- Born: 7 May 1768 Rockfleet Castle, County Mayo
- Died: 9 January 1828 (aged 59) Killaloe, County Clare
- Occupation: Bishop of Killaloe and Kilfenora
- Term: 1823–1828
- Predecessor: Richard Mant
- Successor: Hon. Richard Ponsonby
- Spouses: Susanna Bingham,; Margaret Phoebe Bingham;
- Children: (1) Major-General (hon.) George Bingham Arbuthnot, (2) Sir Alexander John Arbuthnot, KCSI and (3) General Sir Charles George Arbuthnot
- Relatives: Son of John Arbuthnot of Rockfleet; Brother of Charles Arbuthnot and General Sir Thomas Arbuthnot and General Sir Robert Arbuthnot

= Alexander Arbuthnot (bishop) =

Irish Anglican bishop (1768–1828)

Alexander Arbuthnot (7 May 1768 - 9 January 1828) was the Anglican Bishop of Killaloe and Kilfenora in the then-established Anglican Church of Ireland.

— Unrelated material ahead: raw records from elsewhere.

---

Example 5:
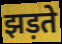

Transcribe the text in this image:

झड़तेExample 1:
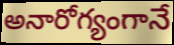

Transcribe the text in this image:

అనారోగ్యంగానే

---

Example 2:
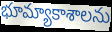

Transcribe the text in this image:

భూమ్యాకాశాలను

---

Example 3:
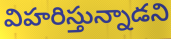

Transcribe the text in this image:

విహరిస్తున్నాడని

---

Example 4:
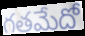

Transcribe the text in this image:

గతమేదో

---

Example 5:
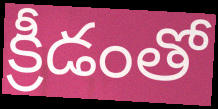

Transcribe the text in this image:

క్రీడంతో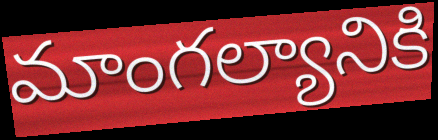
మాంగల్యానికిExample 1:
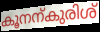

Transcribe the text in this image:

കൂനന്കുരിശ്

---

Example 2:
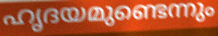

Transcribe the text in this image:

ഹൃദയമുണ്ടെന്നും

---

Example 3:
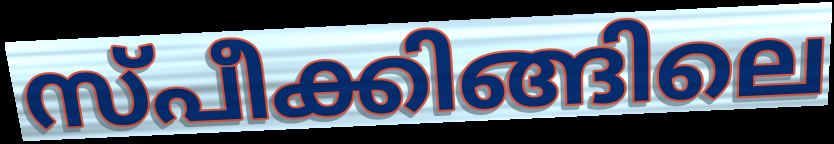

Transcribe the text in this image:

സ്പീക്കിങ്ങിലെ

He was born in Rockfleet Castle, County Mayo, Ireland, the son of John Arbuthnot of Rockfleet. Among his siblings were the Right Honourable Charles Arbuthnot and General Sir Thomas Arbuthnot.

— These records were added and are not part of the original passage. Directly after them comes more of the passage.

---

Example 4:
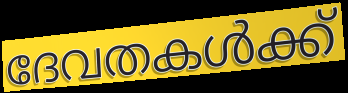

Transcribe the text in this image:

ദേവതകൾക്ക്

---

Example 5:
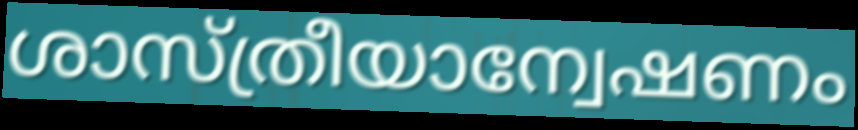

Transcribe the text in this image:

ശാസ്ത്രീയാന്വേഷണം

Arbuthnot was ordained a priest at Limerick on 2 November 1794, made vicar of Annaghdown and Killascobe in 1801 and rector of Crossboyne and Kilcoleman in 1808. He served as Archdeacon of Aghadoe (1809–1816) and Dean of Cloyne (1816–1823), before being elevated to the episcopy as Bishop of Killaloe and Kilfenora (1823–1828).

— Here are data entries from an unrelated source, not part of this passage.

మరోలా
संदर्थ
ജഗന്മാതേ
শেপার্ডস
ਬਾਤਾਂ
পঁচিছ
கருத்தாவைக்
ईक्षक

He died in Killaloe in County Clare and is buried in the church-yard of his cathedral there. Alexander had married twice: first, on 31 March 1798, Susanna Bingham, daughter of General George Bingham (uncle of Charles Bingham, 1st Earl of Lucan) of Antigua/Lisnageeha, just outside Castlebar, County Mayo; and secondly (in a service performed by the Archbishop of Tuam at St. Peter's Church, Aungier Street, Dublin), on 5 May 1819, Margaret Phoebe Bingham, daughter of Mr Bingham (Alexander's first wife's uncle). Among his children were Major-General (hon.) George Bingham Arbuthnot (who had issue including Major-General George Alexander Arbuthnot), Sir Alexander John Arbuthnot and General Sir Charles George Arbuthnot.